As promised: your morning Bigfoot roundup!
William Dranginis is skeptical—make that highly skeptical—about the claim by two men that they discovered a dead Bigfoot in the Georgia woods. Matthew Whitton, a police officer, and Rick Dyer, a former correctional officer, have stored the supposed Bigfoot in a cooler and released some inconclusive photos. They plan to unveil the body tomorrow at a press conference in Palo Alto, California.
The duo has enlisted Tom Biscardi, a noted Bigfoot researcher since the 1970s, as their defacto spokesperson. But Dranginis, the president of the Virginia Bigfoot Research Organization, points out that Biscardi has been involved in a hoax before. In 2005, he claimed he had captured a Bigfoot weighing over 400 pounds and standing 8 feet tall. Turned out to be a publicity stunt.

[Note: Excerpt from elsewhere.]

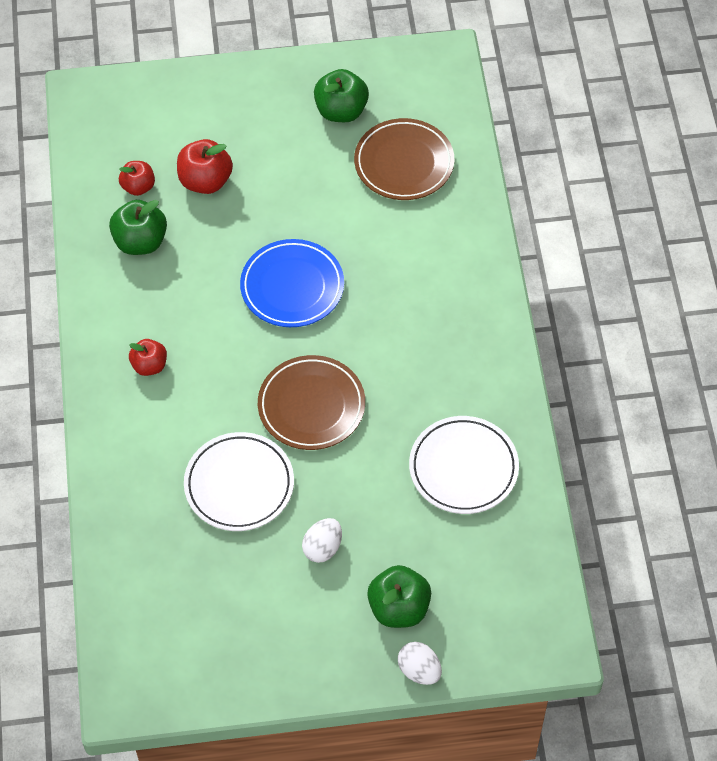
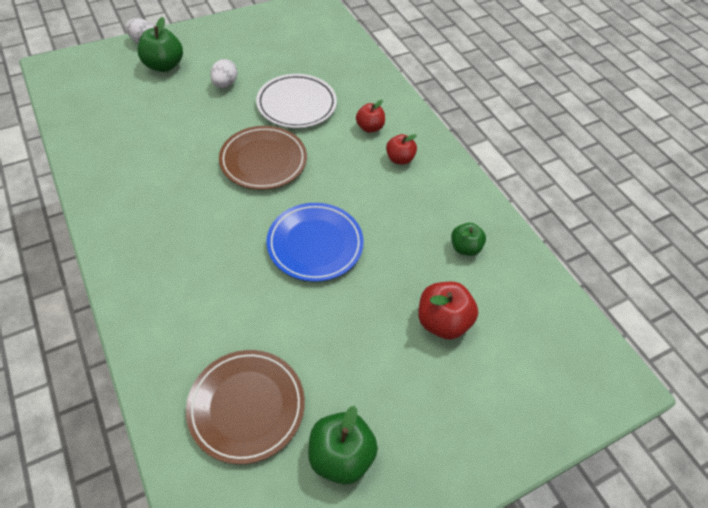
camera: 155 degrees right, 5 degrees down
green apple [109,200,167,255] -> green apple [451,223,486,256], size x0.64
red apple [119,161,155,196] -> red apple moved to [356,100,385,133]
white plate [409,416,519,514] -> none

Which is what we’re betting this is. Dranginis directed us to a YouTube video that shows Whitton and Dyer welcoming a Dr. Paul Van Buren into their home to study the corpse. Watch the video here. (No shortage of plugs for their website, bigfoottracker.com, which advertises their “one of a kind BIGFOOT EXPEDITIONS!!!!!!!!”)
Some sharp folks quickly deduced that Van Buren was actually Whitton’s brother.
After watching the clip, we have a message for Whitton: Grade school jokes about nuts aren’t helping your credibility.
“They must be living in a different dimension,” says Dranginis, because he can’t see what good can come of this. Whitton, a police officer, has put his job in jeopardy if this turns out to be a prank.
Tomorrow will tell.
“Either they have a body or they’re going to look like the biggest fools in the world,” says Dranginis.